The sidewalks swarm with women with shaved heads, colored hair, and steel protruding from their faces. A lot of hippie types, a lot of gothic. The corners are decked with local musicians with tin cups and open instrument cases, lots of indie rock. Mason looks at the clock when he parks in an alley. 11:45. The smell from the nearby Vietnamese restaurant fills his nostrils, scabbed over on the inside with dried blood. Parked behind a Dumpster, he grabs some spare clothes in the back, ones he keeps for the days when he wants to head to the pool hall with the guys straight after work without going home to change. He walks through the back door of a tattoo parlor, but meets with a sign:
RESTROOM FOR CUSTOMERS ONLY
.

Mason pulls out a hundred-dollar bill and holds it up to the lone tattooist as he works on the calf of another man. “In the back.” The
man jerks his head. “Wash your hands. This is a sterile crib.” Mason leaves the bill on a glass countertop.

Death metal plays from the parlor, something that sounds akin to James Earl Jones belching underwater.

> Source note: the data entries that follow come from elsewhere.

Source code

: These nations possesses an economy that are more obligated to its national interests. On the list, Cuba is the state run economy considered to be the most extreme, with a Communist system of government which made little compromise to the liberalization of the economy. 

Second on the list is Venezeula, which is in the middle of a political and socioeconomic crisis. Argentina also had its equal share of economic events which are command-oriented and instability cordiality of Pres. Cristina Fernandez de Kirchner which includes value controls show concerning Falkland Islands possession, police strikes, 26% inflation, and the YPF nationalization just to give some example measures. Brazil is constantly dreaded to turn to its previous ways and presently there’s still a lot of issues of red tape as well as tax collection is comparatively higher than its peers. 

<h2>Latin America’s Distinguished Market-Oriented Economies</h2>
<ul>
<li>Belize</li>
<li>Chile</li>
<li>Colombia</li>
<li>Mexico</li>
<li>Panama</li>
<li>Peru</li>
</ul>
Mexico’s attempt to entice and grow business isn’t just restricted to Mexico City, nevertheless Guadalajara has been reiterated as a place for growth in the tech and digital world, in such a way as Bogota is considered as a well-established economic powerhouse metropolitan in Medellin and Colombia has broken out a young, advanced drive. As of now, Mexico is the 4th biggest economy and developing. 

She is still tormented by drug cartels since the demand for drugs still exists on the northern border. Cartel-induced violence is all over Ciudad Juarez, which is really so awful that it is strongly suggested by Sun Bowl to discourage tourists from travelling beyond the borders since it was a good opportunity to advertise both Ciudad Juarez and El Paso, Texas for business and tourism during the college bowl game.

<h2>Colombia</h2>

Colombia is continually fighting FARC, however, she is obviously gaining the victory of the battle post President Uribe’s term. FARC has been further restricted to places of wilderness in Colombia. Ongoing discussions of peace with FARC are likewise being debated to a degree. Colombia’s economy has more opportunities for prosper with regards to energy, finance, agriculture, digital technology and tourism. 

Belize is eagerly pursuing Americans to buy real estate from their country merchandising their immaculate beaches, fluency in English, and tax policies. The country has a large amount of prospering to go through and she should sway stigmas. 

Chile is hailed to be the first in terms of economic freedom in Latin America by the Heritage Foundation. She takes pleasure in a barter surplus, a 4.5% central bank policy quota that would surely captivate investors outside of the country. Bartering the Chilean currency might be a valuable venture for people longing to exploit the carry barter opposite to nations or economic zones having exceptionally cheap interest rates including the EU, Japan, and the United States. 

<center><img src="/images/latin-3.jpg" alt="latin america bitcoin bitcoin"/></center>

Under the sink in the small bathroom painted black, Mason grabs one of the small garbage bags they use for the bathroom pail. He peels off his sweaty and bloodied clothes and puts them in the bag. He takes a birdbath in the sink, scrubs the dirt and dried blood down the drain. He pulls out a wad of paper towels from the dispenser and pats himself dry before he slips into a pair of light blue denims and a fresh, white undershirt and a brown leather jacket.

On his way out, as the tattooist isn’t paying attention, Mason takes his hundred-dollar bill back and heads for the Phoenix nightclub just a couple blocks over. He hopes that there, he will find Peter. Answers. Explanations. If anyone can shed some light on any of this, it might be Peter, if he can convince him. And if he leaves now, he can just make it on time.